L’hydrogène… cet élément chimique présent en abondance sur Terre semble plein de promesses. Nombreux sont ceux qui le perçoivent comme « l’énergie verte du futur ». Les choses ne sont pourtant pas si simples : à commencer par son extraction, qui demande des ressources en eau douce. Des scientifiques ont récemment tenté de résoudre cette problématique en générant de l’hydrogène à partir d’eau de mer non traitée.
Notre planète est recouverte à plus de deux tiers d’océans. Cela fait beaucoup d’eau, certes, mais aussi beaucoup de ressources. Entre autres, l’eau de mer contient de l’hydrogène, un élément chimique qui a de multiples usages. On peut donc dire que les ingénieurs du monde entier ont une fabuleuse réserve de cet hydrogène à disposition… mais les moyens de l’exploiter de façon durable n’existent pas encore vraiment.
En réalité, pour extraire de l’hydrogène avec les dispositifs existants, il faut utiliser de l’eau douce. Une ressource cruciale et limitée, qui manque déjà dans de nombreux territoires. Une équipe composée de chercheurs de différents pays a donc tenté de concevoir un appareil capable d’extraire l’hydrogène non pas de l’eau douce, mais de l’eau salée. « Nous avons divisé l’eau de mer naturelle en oxygène et en hydrogène… Pour produire de l’hydrogène vert par électrolyse, en utilisant un catalyseur non précieux et bon marché dans un électrolyseur commercial », explique l’ingénieur chimiste Shizhang Qiao de l’Université d’Adélaïde en Australie.
Pour bien comprendre le procédé qu’ils ont mis en place, il faut d’abord savoir ce qu’est l’électrolyse. Il s’agit d’une méthode qui permet de provoquer des réactions chimiques grâce à une activation électrique. En l’occurrence, l’électrolyse de l’eau permet de « séparer » les atomes de dihydrogène (H2) et de dioxygène (O2). L’électrolyseur est donc l’appareil dans lequel ce phénomène se produit. L’hydrogène peut être utilisé comme source d’énergie. Toutefois, plusieurs points dans ce procédé posent question d’un point de vue écologique actuellement.
L’électricité utilisée, en premier lieu, qui peut être issue d’énergies fossiles. Admettons que l’on utilise des énergies renouvelables pour ce point. Une des faiblesses des procédés d’électrolyse est qu’ils ne fonctionnent qu’avec de l’eau douce. « Trouver un moyen de réaliser l’électrolyse avec de l’eau de mer pourrait rendre l’avenir de la production d’hydrogène vert beaucoup plus durable », commente Science Alert.
Des ions chlorures perturbateurs
Si l’eau de mer ne fonctionne habituellement pas pour la catalyse, c’est à cause du chlore. Plus exactement des ions chlorures.
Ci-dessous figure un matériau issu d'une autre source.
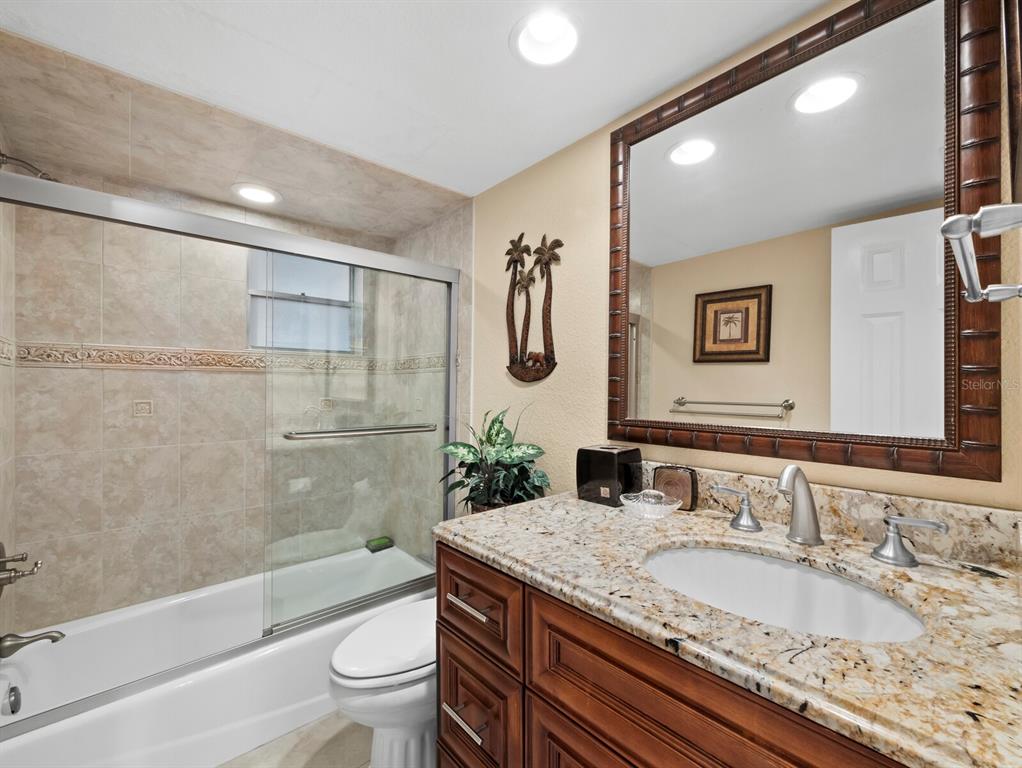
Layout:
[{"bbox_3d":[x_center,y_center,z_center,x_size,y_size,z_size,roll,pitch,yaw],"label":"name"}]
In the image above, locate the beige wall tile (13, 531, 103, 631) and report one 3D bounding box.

Ils sont présents naturellement dans l’eau de mer, et érodent les matériaux catalyseurs destinés à entraîner la réaction de production d’hydrogène et de séparation de l’eau. De plus, lors de l’électrolyse, des précipités massifs insolubles se forment également. Ces derniers bloquent les sites de réaction et gênent la production d’hydrogène à grande échelle.
C’est donc sur la façon de gérer ces ions chlorures si gênants que le nouveau prototype conçu par les scientifiques se concentre. Pour les neutraliser, ils ont superposé un acide particulier appelé « acide de Lewis » à une série de catalyseurs communs à base d’oxyde de cobalt. Ils ont ensuite effectué une série de tests. Ils ont ainsi pu observer que les catalyseurs modifiés résistent à l’attaque du chlore et empêchent la formation de tout précipité.
« Il s’agit d’une stratégie générale qui peut être appliquée à différents catalyseurs sans qu’il soit nécessaire de concevoir des catalyseurs et des électrolyseurs spécifiques », écrivent les chercheurs dans leur article, publié dans Nature Energy. Leur méthode est donc prometteuse quant aux applications à venir. Toutefois, comme les scientifiques eux-mêmes le soulignent, ils ne sont ni les premiers, ni les derniers à se frotter à cette épineuse question : « L’électrolyse directe de l’eau de mer sans processus de purification ni additifs chimiques est très attrayante et fait l’objet de recherches depuis environ 40 ans, mais les principaux défis de cette technologie restent l’ingénierie des catalyseurs et la conception des appareils », rappellent-ils.
Leur prototype doit donc encore faire ses preuves à grande échelle. Il faut aussi noter que l’utilisation du cobalt dans l’électrolyse pose question. Il s’agit en effet d’un matériau rare, qui doit être miné, utilisant nécessairement des ressources.